Since then, Petersen, who has taken his own students to local prisons and county jails to meet those impacted by racialized mass incarceration, has published extensively on a range of related racial justice issues. In 2017, three years after the Black Lives Matter movement was born, he and Roger Dunham, the past chair of the Department of Sociology, wrote “Making Black Lives Matter.” In the essay, the duo outlined a number of measures aimed at reducing police bias in the use of deadly force. Among them was the creation of a national data base of police-involved shootings—a more comprehensive version than the one President Trump ordered the Justice Department to create this past June, in the wake of national protests spawned by the police killings of George Floyd and other unarmed Black residents.

In 2018, Petersen and former colleague Marisa Omori released an unprecedented study of defendants in Miami-Dade County's criminal justice system. It found that black defendants, particularly black Hispanics from poor neighborhoods, are systematically treated more harshly at every stage—from pretrial detention to sentencing.

Conducted in collaboration with the American Civil Liberties Union of Florida, the study followed the cases of roughly 200,000 adults who were arrested and booked into jail between 2010 and 2015. Petersen and many of his students have used that treasure trove of data for a number of other studies.

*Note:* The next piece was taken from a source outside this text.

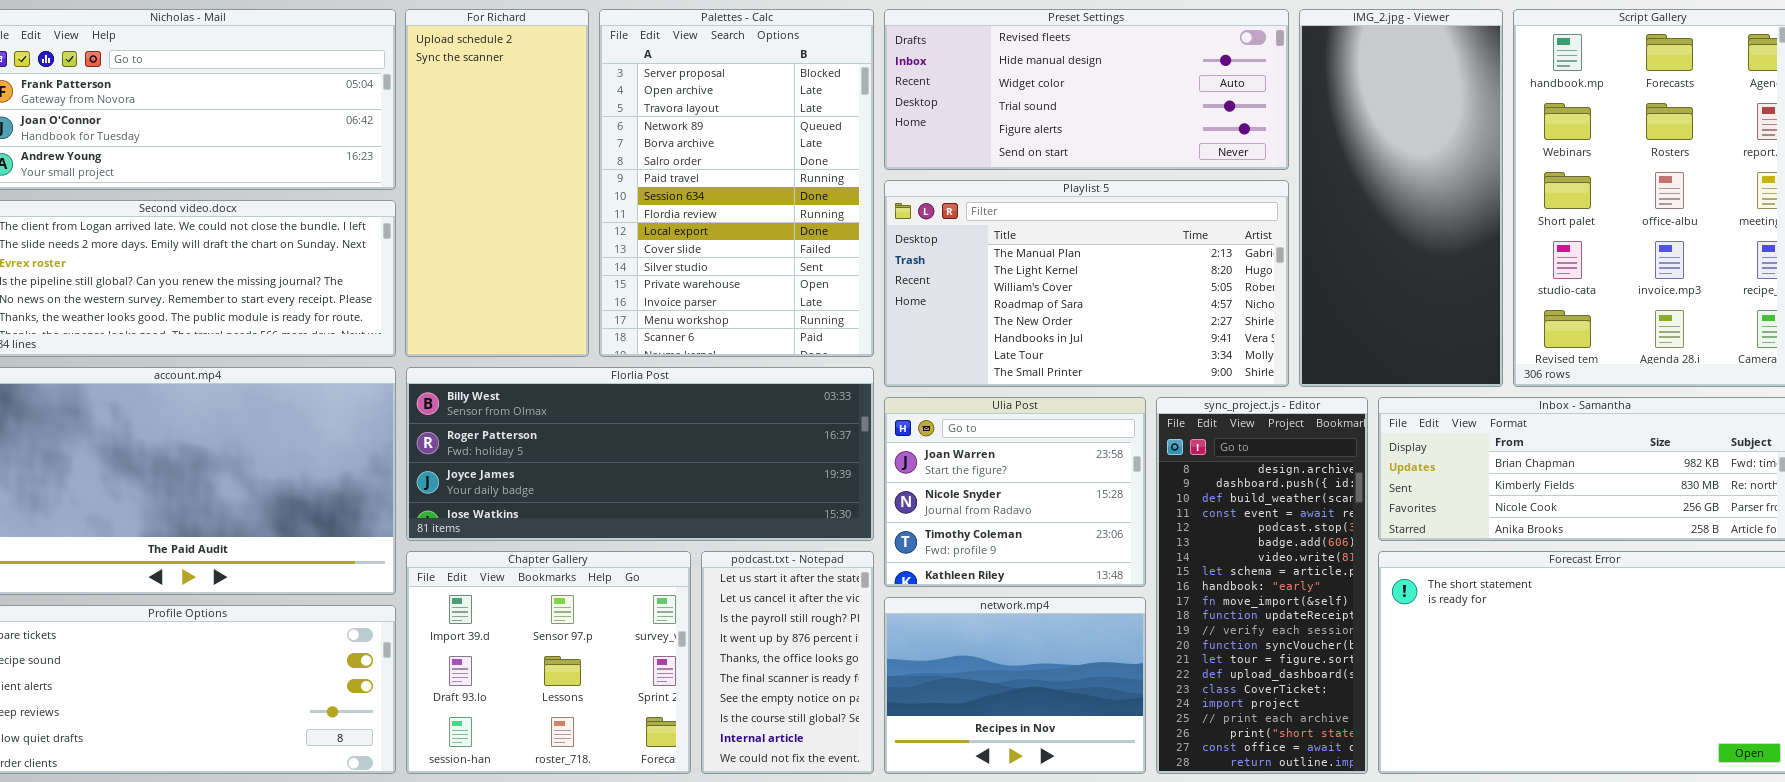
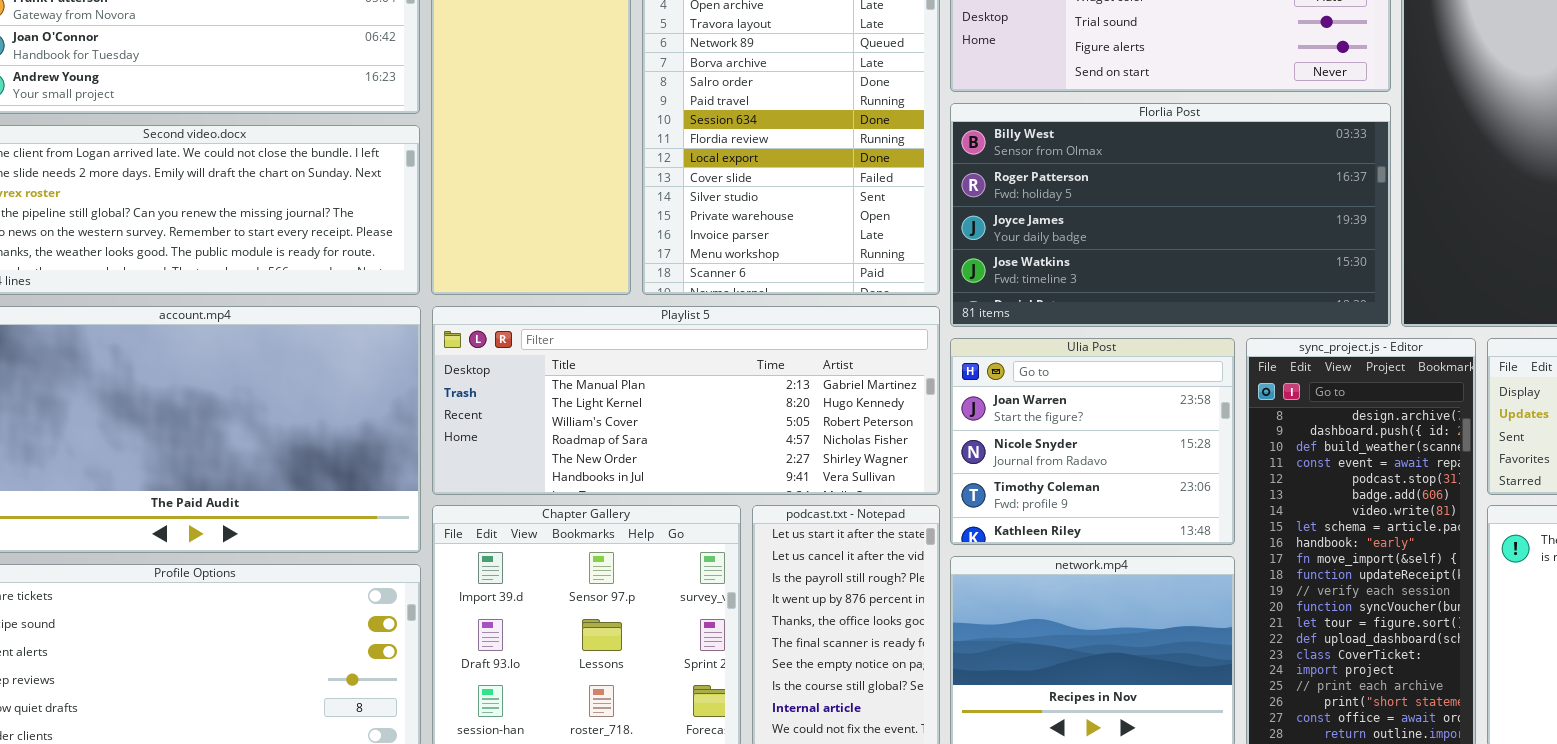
Playlist 5: [884,180,1289,387] -> [432,306,940,495], moved, resized
Florlia Post: [406,367,874,541] -> [950,103,1391,327], moved, resized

Among the most recent: one aimed at understanding whether the way facial recognition programs classify people of color exacerbates inequalities within the criminal justice system.

Now, as the national soul-searching over the United States’ legacy of racial injustice continues, Petersen is heartened by the growing awareness of the institutional and structural biases that have consumed his research. But he finds the moment bittersweet.

“As a researcher you want your research to make a difference, but it’s very sad that something like George Floyd’s death would have to happen for people to take an interest in racial justice,” he said. “But maybe Floyd’s death is one of those watershed moments that are so difficult to ignore that they change things forever. Just like how the savage lynching and picture of Emmett Till’s brutalized corpse on the cover of Jet magazine helped fuel the civil rights movement. Maybe 50 years from now, we’ll look back and see that this was the case that really turned the corner on racial equality.”